[Information given Boundary: Start]
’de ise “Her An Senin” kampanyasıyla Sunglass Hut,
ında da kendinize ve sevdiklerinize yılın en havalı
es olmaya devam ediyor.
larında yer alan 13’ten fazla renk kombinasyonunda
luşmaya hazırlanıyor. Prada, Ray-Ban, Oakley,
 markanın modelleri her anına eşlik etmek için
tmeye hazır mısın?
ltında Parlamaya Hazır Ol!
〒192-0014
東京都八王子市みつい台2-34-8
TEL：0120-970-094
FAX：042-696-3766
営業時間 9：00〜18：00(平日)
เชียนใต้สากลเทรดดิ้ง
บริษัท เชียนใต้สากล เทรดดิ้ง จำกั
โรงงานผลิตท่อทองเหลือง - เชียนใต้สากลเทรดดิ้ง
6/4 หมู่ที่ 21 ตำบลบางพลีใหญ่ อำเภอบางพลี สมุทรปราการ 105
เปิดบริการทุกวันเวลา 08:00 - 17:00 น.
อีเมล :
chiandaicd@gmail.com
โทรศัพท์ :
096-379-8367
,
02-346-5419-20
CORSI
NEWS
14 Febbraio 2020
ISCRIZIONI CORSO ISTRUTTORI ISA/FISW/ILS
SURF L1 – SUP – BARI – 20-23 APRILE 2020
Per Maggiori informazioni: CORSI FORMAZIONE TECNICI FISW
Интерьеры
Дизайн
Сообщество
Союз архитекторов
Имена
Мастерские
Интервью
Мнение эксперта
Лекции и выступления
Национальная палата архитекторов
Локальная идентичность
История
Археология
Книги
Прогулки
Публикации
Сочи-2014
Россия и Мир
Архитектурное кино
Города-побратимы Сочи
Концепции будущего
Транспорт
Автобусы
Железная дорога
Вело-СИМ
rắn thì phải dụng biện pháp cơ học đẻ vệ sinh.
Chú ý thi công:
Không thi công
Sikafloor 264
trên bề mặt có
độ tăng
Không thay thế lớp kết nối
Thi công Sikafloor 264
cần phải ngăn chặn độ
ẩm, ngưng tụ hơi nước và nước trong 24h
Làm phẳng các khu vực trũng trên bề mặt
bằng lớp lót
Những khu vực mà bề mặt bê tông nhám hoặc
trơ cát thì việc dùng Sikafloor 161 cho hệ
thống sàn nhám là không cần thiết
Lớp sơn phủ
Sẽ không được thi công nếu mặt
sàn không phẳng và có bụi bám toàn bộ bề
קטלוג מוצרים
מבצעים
[Information given Boundary: End]
Which lines of the records above contain the word "công"? Report each one in full.

▶ _Written reply_
Chú ý thi công:
Không thi công
Thi công Sikafloor 264
Sẽ không được thi công nếu mặt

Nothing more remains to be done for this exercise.